__AIM OF THE EXERCISE__
In the records below, reproduce exactly the lines from the one containing "Cara Skrining BPJS Via Apl" through the one containing "von Vitamin C-Mangel zum", both included, and omit the pictures.

Extracted page text data
--------
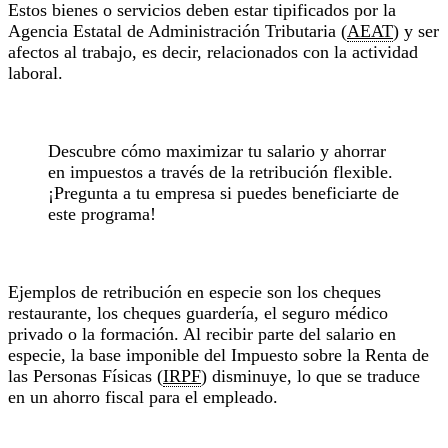
Estos bienes o servicios deben estar tipificados por la
Agencia Estatal de Administración Tributaria (
AEAT
) y ser
afectos al trabajo, es decir, relacionados con la actividad
laboral.
Descubre cómo maximizar tu salario y ahorrar
en impuestos a través de la retribución flexible.
¡Pregunta a tu empresa si puedes beneficiarte de
este programa!
Ejemplos de retribución en especie son los cheques
restaurante, los cheques guardería, el seguro médico
privado o la formación. Al recibir parte del salario en
especie, la base imponible del Impuesto sobre la Renta de
las Personas Físicas (
IRPF
) disminuye, lo que se traduce
en un ahorro fiscal para el empleado.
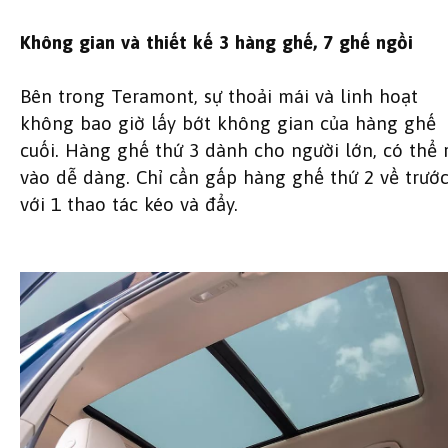
Không gian và thiết kế 3 hàng ghế, 7 ghế ngồi
Bên trong Teramont, sự thoải mái và linh hoạt
không bao giờ lấy bớt không gian của hàng ghế
cuối. Hàng ghế thứ 3 dành cho người lớn, có thể 
vào dễ dàng. Chỉ cần gấp hàng ghế thứ 2 về trướ
với 1 thao tác kéo và đẩy.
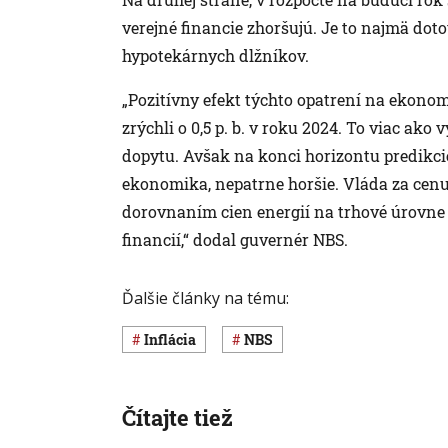
verejné financie zhoršujú. Je to najmä dot
hypotekárnych dlžníkov.
„Pozitívny efekt týchto opatrení na ekon
zrýchli o 0,5 p. b. v roku 2024. To viac ak
dopytu. Avšak na konci horizontu predikcie
ekonomika, nepatrne horšie. Vláda za cenu
dorovnaním cien energií na trhové úrovne
financií,“ dodal guvernér NBS.
Ďalšie články na tému:
inflácia
NBS
Čítajte tiež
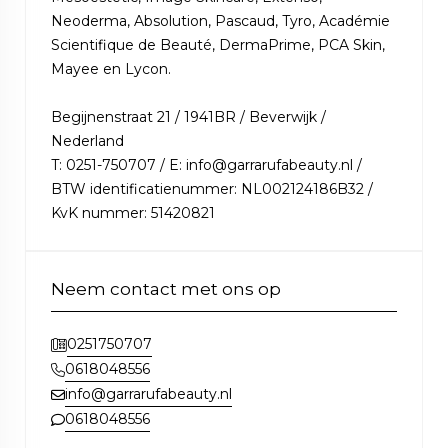
Neoderma, Absolution, Pascaud, Tyro, Académie
Scientifique de Beauté, DermaPrime, PCA Skin,
Mayee en Lycon.
Begijnenstraat 21 / 1941BR / Beverwijk /
Nederland
T: 0251-750707 / E: info@garrarufabeauty.nl /
BTW identificatienummer: NL002124186B32 /
KvK nummer: 51420821
Neem contact met ons op
0251750707
0618048556
info@garrarufabeauty.nl
0618048556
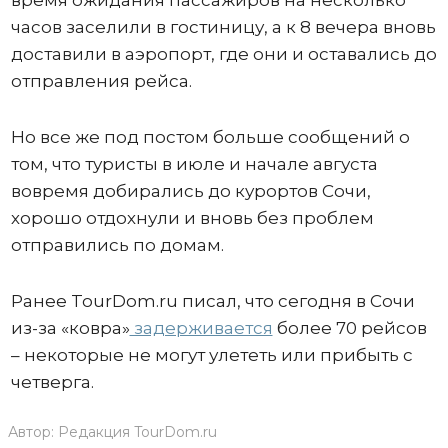
часов заселили в гостиницу, а к 8 вечера вновь
доставили в аэропорт, где они и оставались до
отправления рейса.
Но все же под постом больше сообщений о
том, что туристы в июле и начале августа
вовремя добирались до курортов Сочи,
хорошо отдохнули и вновь без проблем
отправились по домам.
Ранее TourDom.ru писал, что сегодня в Сочи
из-за «ковра»
задерживается
более 70 рейсов
– некоторые не могут улететь или прибыть с
четверга.
Автор:
Редакция TourDom.ru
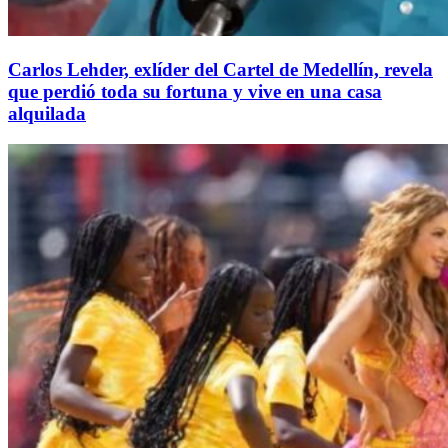
Carlos Lehder, exlíder del Cartel de Medellín, revela
que perdió toda su fortuna y vive en una casa
alquilada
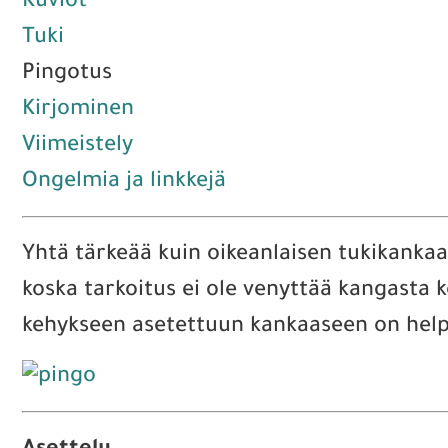
Kuviot
Tuki
Pingotus
Kirjominen
Viimeistely
Ongelmia ja linkkejä
Yhtä tärkeää kuin oikeanlaisen tukikanka
koska tarkoitus ei ole venyttää kangasta 
kehykseen asetettuun kankaaseen on helppo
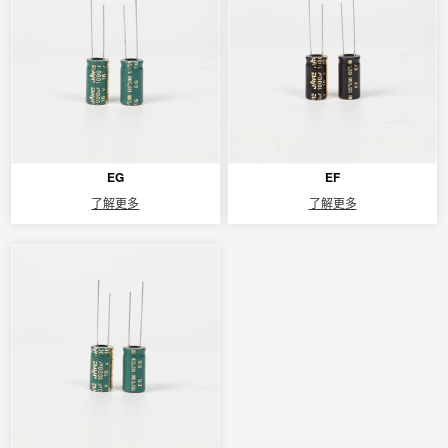
EG
EF
了解更多
了解更多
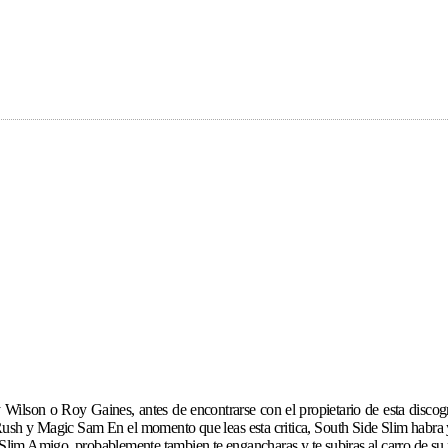
lson o Roy Gaines, antes de encontrarse con el propietario de esta discogr
ush y Magic Sam En el momento que leas esta critica, South Side Slim habra ya g
e Slim Amigo, probablemente tambien te engancharas y te subiras al carro de su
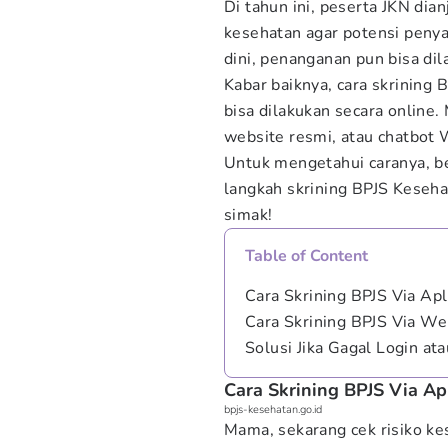
Di tahun ini, peserta JKN dia
kesehatan agar potensi penyak
dini, penanganan pun bisa dil
Kabar baiknya, cara skrining
bisa dilakukan secara online
website resmi, atau chatbot
Untuk mengetahui caranya, b
langkah skrining BPJS Keseha
simak!
Table of Content
Cara Skrining BPJS Via Apl
Cara Skrining BPJS Via W
Solusi Jika Gagal Login at
Cara Skrining BPJS Via Ap
bpjs-kesehatan.go.id
Mama, sekarang cek risiko ke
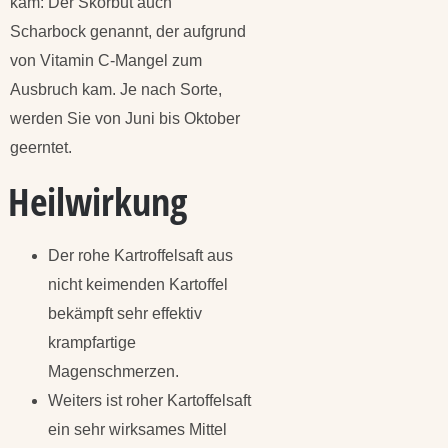
kam: Der Skorbut auch
Scharbock genannt, der aufgrund
von Vitamin C-Mangel zum
Ausbruch kam. Je nach Sorte,
werden Sie von Juni bis Oktober
geerntet.
Heilwirkung
Der rohe Kartroffelsaft aus
nicht keimenden Kartoffel
bekämpft sehr effektiv
krampfartige
Magenschmerzen.
Weiters ist roher Kartoffelsaft
ein sehr wirksames Mittel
--------
__ANSWER FOR THE TASK__
Cara Skrining BPJS Via Apl
Cara Skrining BPJS Via W
Solusi Jika Gagal Login at
Cara Skrining BPJS Via Ap
bpjs-kesehatan.go.id
Mama, sekarang cek risiko ke
kam: Der Skorbut auch
Scharbock genannt, der aufgrund
von Vitamin C-Mangel zum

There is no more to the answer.